Three seconds later Dreyfuss' wondrous finale took over.
William Grant Still composed the musical accompaniment for Democracity, including the rousing final anthem "Rising Tide."
A committee chose Still after an intense competition. Prospective composers submitted a piece of sheet music and two recordings, one a piano piece and one an orchestral work, for consideration. After wading through over a thousand individuals' works, the committee chose two anonymous entries. They were shocked to discover one was "Lenox Avenue" by William Grant Still for the Columbia Broadcasting System and the second was "A Deserted Plantation," by the same composer, for Paul Whiteman's orchestra.
The New York Age, one of the most influential Black newspapers of the time, exalted: "Do you know that the theme song of the Fair was written by a colored boy? If there is an art in which this race excels, it is music."
Still felt the pressure of creating a balanced composition with themes, variations and development for a six- minute presentation supposedly covering twenty-four hours. Yet, he insisted his composition must appeal to the thousands who came to the Perisphere and not be straining for new or strange musical sensations. Still only included a jazz theme, his true genre, in the brief nighttime segment.
As the show ran continuously from 10:00 A.M. to 10:00 P.M. visitors entered the revolving balconies at various times during the presentation but always experienced the full twenty-four hour cycle before exiting.
Dreyfuss designed the exhibit to appear as if the viewer were flying 7,000 feet above Democracity in an airplane. To achieve this he scaled the model sixteen feet to an inch. However, Henry Beckett complained: "All the time I was aware of being exactly where I was and clearly the city and country below me were a model, and not two miles down."
The reviews for Dreyfuss' great effort were decidedly negative. "The layout of the central city is a theoretical pattern and one which is not likely to be duplicated in actual practice." "The commentary and musical accompaniment add nothing but confusion to the excellent original idea." "The lack of detail and distance from the display create a feeling of unreality." "Here, masquerading as the future, is the stale conception of the capital city developed by the centralized despotisms of Europe."
Perhaps most devastating of all, one of the nation's most read columnists expressed her disinterest in Democracity. After a visit with friends to the Perisphere, Eleanor Roosevelt informed her "My Day" readers: "I did not feel that, as yet, one saw a very clear picture of the world of tomorrow. There was more space in the city and it did seem to merge more easily with the country, but I am sure in the world of tomorrow our airplanes will have changed and there will be many more inventions than are suggested by the present projection in the Perisphere."

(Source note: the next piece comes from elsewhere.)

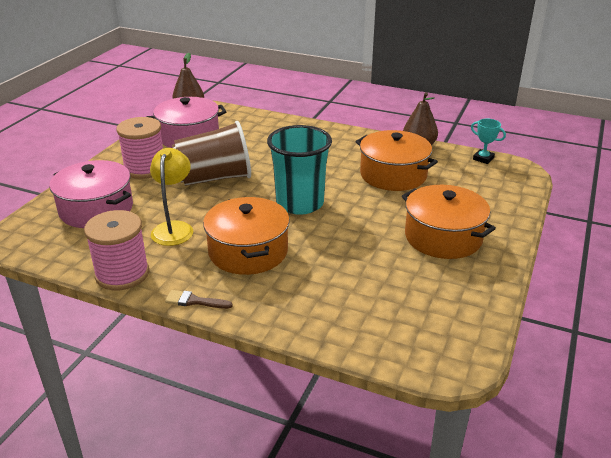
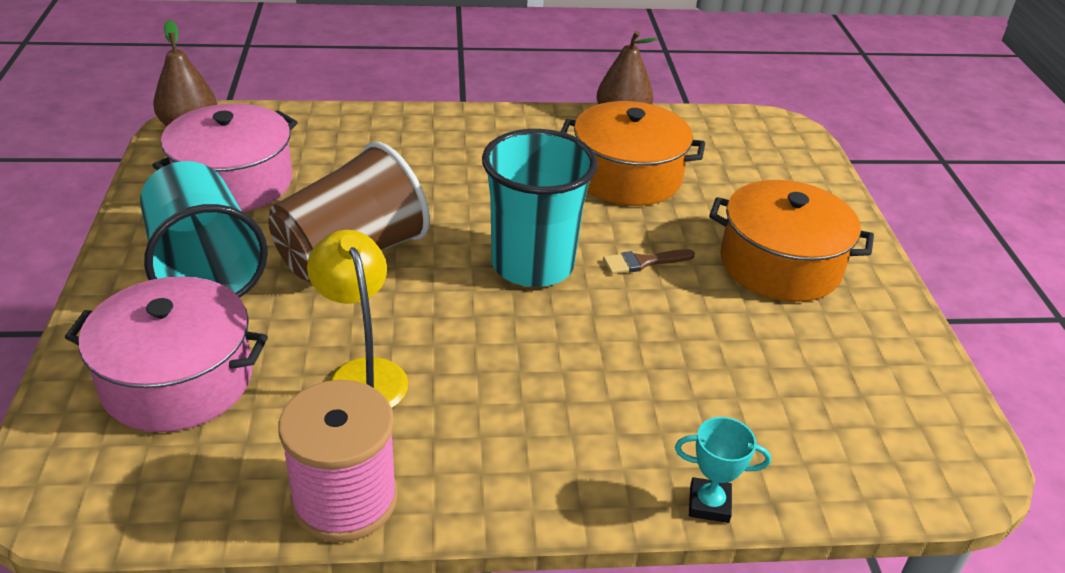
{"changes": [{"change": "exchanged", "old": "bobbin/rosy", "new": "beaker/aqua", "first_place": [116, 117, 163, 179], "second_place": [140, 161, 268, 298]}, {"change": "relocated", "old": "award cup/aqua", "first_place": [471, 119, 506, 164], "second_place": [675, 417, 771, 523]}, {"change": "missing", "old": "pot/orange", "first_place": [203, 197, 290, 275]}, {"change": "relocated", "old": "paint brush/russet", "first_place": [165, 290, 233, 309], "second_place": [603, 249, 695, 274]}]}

After exiting Democracity and walking down the Helicline, most fairgoers still had one unanswered question on their minds - what was inside the Trylon?
Bill Morris, the Fair's official photographer who often used one of the Trylon's top-most portholes to his advantage, explained the inner workings - mainly a steel skeleton with a ladder. The first 320 feet the ladder was inclined while the final ascent was straight up. Small platforms existed at 320 feet and 575 from the ground.